[Source data Boundary: Start]
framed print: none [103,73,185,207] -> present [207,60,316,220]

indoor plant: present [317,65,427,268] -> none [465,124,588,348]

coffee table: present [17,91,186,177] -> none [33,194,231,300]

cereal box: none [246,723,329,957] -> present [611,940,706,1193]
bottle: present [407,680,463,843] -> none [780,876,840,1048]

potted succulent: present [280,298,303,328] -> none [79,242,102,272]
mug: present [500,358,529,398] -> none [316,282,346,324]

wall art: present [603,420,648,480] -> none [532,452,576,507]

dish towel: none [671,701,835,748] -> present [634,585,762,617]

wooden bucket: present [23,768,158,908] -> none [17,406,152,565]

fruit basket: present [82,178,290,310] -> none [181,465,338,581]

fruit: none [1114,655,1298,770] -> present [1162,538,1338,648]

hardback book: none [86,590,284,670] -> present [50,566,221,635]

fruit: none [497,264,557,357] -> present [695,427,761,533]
[Source data Boundary: End]
_Work request_:
The answer must be a word-for-word transcription of every record above.

_Result below_:
framed print: none [103,73,185,207] -> present [207,60,316,220]

indoor plant: present [317,65,427,268] -> none [465,124,588,348]

coffee table: present [17,91,186,177] -> none [33,194,231,300]

cereal box: none [246,723,329,957] -> present [611,940,706,1193]
bottle: present [407,680,463,843] -> none [780,876,840,1048]

potted succulent: present [280,298,303,328] -> none [79,242,102,272]
mug: present [500,358,529,398] -> none [316,282,346,324]

wall art: present [603,420,648,480] -> none [532,452,576,507]

dish towel: none [671,701,835,748] -> present [634,585,762,617]

wooden bucket: present [23,768,158,908] -> none [17,406,152,565]

fruit basket: present [82,178,290,310] -> none [181,465,338,581]

fruit: none [1114,655,1298,770] -> present [1162,538,1338,648]

hardback book: none [86,590,284,670] -> present [50,566,221,635]

fruit: none [497,264,557,357] -> present [695,427,761,533]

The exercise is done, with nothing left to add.